Ealing Films, which produced some of Britain's best- known comedies, is to be resurrected after the new owners of the west London studios won planning permission for a massive revamp of the site.

Its first release for more than 40 years will be an all-star cast, which includes Dame Judi Dench, Rupert Everett and Colin Firth, in a production of Oscar Wilde's play, The Importance Of Being Earnest.

Established in 1902, Ealing's are the world's oldest working film studios and were home to the comedies of the 1940s and 1950s. During that period exactly 100 films were made under the Ealing name, including classic works produced by Michael Balcon such as The Ladykillers and Kind Hearts and Coronets.

The BBC bought the studios in the 1950s and produced countless television shows there, including Colditz and The Singing Detective.

The BBC sold the site to BBRK, a group of special effects businesses, but the studios had to be rescued from receivership in 1995 by the National Film and Television School.
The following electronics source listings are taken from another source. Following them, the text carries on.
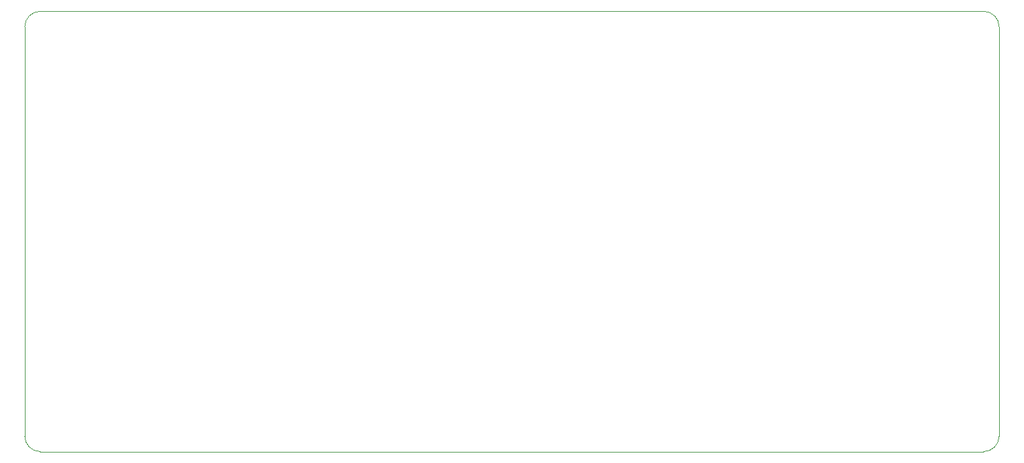
<source format=gbr>
%TF.GenerationSoftware,KiCad,Pcbnew,(7.0.0)*%
%TF.CreationDate,2023-02-28T08:24:30+09:00*%
%TF.ProjectId,wiokey,77696f6b-6579-42e6-9b69-6361645f7063,rev?*%
%TF.SameCoordinates,Original*%
%TF.FileFunction,Profile,NP*%
%FSLAX46Y46*%
G04 Gerber Fmt 4.6, Leading zero omitted, Abs format (unit mm)*
G04 Created by KiCad (PCBNEW (7.0.0)) date 2023-02-28 08:24:30*
%MOMM*%
%LPD*%
G01*
G04 APERTURE LIST*
%TA.AperFunction,Profile*%
%ADD10C,0.100000*%
%TD*%
G04 APERTURE END LIST*
D10*
X110000000Y-61000000D02*
X110000000Y-114000000D01*
X112000000Y-116000000D02*
X234000000Y-116000000D01*
X234000000Y-59000000D02*
X112000000Y-59000000D01*
X110000000Y-114000000D02*
G75*
G03*
X112000000Y-116000000I2000000J0D01*
G01*
X236000000Y-61000000D02*
G75*
G03*
X234000000Y-59000000I-2000000J0D01*
G01*
X112000000Y-59000000D02*
G75*
G03*
X110000000Y-61000000I0J-2000000D01*
G01*
X234000000Y-116000000D02*
G75*
G03*
X236000000Y-114000000I0J2000000D01*
G01*
X236000000Y-114000000D02*
X236000000Y-61000000D01*
M02*

</source>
In April last year a consortium of producers, Fragile Films, the Idea Factory and Manhattan Loft Corporation bought the studios.

In the past few years the studios have been hired out to film makers, responsible for movies including Notting Hill, Spiceworld and the latest Star Wars episode. They have also been used for television shows such as The Royle Family.

This week, Ealing council in west London gave planning permission for an overhaul that will allow Ealing to provide 258,000 sq ft of state-of-the-art production facilities, with new sound stages, post-production suites and rehearsal rooms.

The award-winning architect James Burland has drawn up redevelopment plans for the 3.8-acre site. Central to his scheme is the renovation of the original, high-quality sound stages, which were home to the classic Ealing comedies.

George Perry, the chairman of Forever Ealing, which has campaigned for the studios to make films under their own banner again, said: "Ealing Studios has a great past and now it can have a great future. Forever Ealing, established to help save the Studios from closure, happily looks forward to Ealing resuming its honoured place on the map of world cinema."

Uri Fruchtmann, chairman of Fragile Films, part of the consortium that now owns the studios, said: "We are creating for the first time in 42 years Ealing comedies again. We intend to take Ealing into the future while keeping the glory of the past and providing a home for the creative film and television community."

Asked if all the new films to be produced at Ealing would have a unifying feel to them, as with the old Ealing comedies, he replied: "Some of the old Ealing comedies did have a unifying theme about individuals fighting the state. But 100 films were made at Ealing, and we remember about 10 of them. "We will certainly not be calling everything made here an Ealing comedy, The Royle Family is not an Ealing comedy."

Sean Hinton, the managing director of Ealing Studios, added: "Getting permission to renovate the physical space is the first, critical step along the road to Ealing's future. We are also working on exciting plans for expanding our activities in producing television, film and digital content under the Ealing banner."